Il partit brusquement. Florent remonta à sa mansarde, troublé par ces
inquiétudes nerveuses qui réveillaient ses propres incertitudes. Il évita, le
lendemain, de passer la matinée à la charcuterie ; il fit une grande promenade
le long des quais. Mais, au déjeuner, il fut repris par la douceur fondante de
Lisa. Elle lui reparla de la place d’inspecteur à la marée, sans trop insister,
comme d’une chose qui méritait réflexion.

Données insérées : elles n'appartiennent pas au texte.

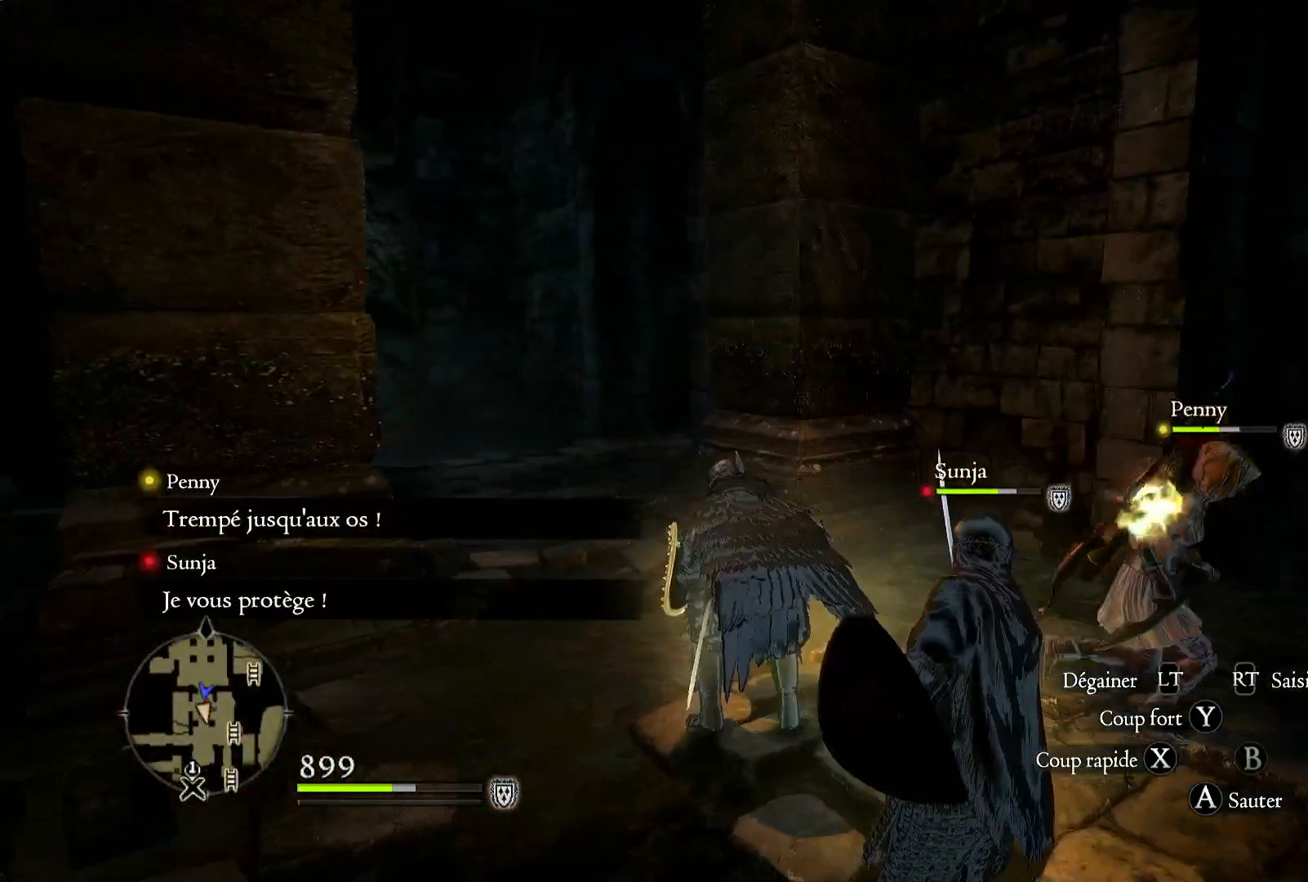
{"dt_ms": 500, "buttons": [], "left_stick": "center", "right_stick": "center", "button_events": []}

Il l’écoutait, l’assiette pleine,
gagné malgré lui par la propreté dévote de la salle à manger ; la natte mettait
une mollesse sous ses pieds ; les luisants de la suspension de cuivre, le jaune
tendre du papier peint et du chêne clair des meubles, le pénétraient d’un
sentiment d’honnêteté dans le bien-être, qui troublait ses idées du faux et du
vrai. Il eut cependant la force de refuser encore, en répétant ses raisons, tout
en ayant conscience un mauvais goût qu’il y avait à faire un étalage brutal
de ses entêtements et de ses rancunes, en un pareil lieu, Lisa ne se fâcha pas ;
elle souriait au contraire, d’un beau sourire qui embarrassait plus Florent
que la sourde irritation de la veille. Au dîner, on ne causa que des grandes
salaisons d’hiver, qui allaient tenir tout le personnel de la charcuterie sur
pied.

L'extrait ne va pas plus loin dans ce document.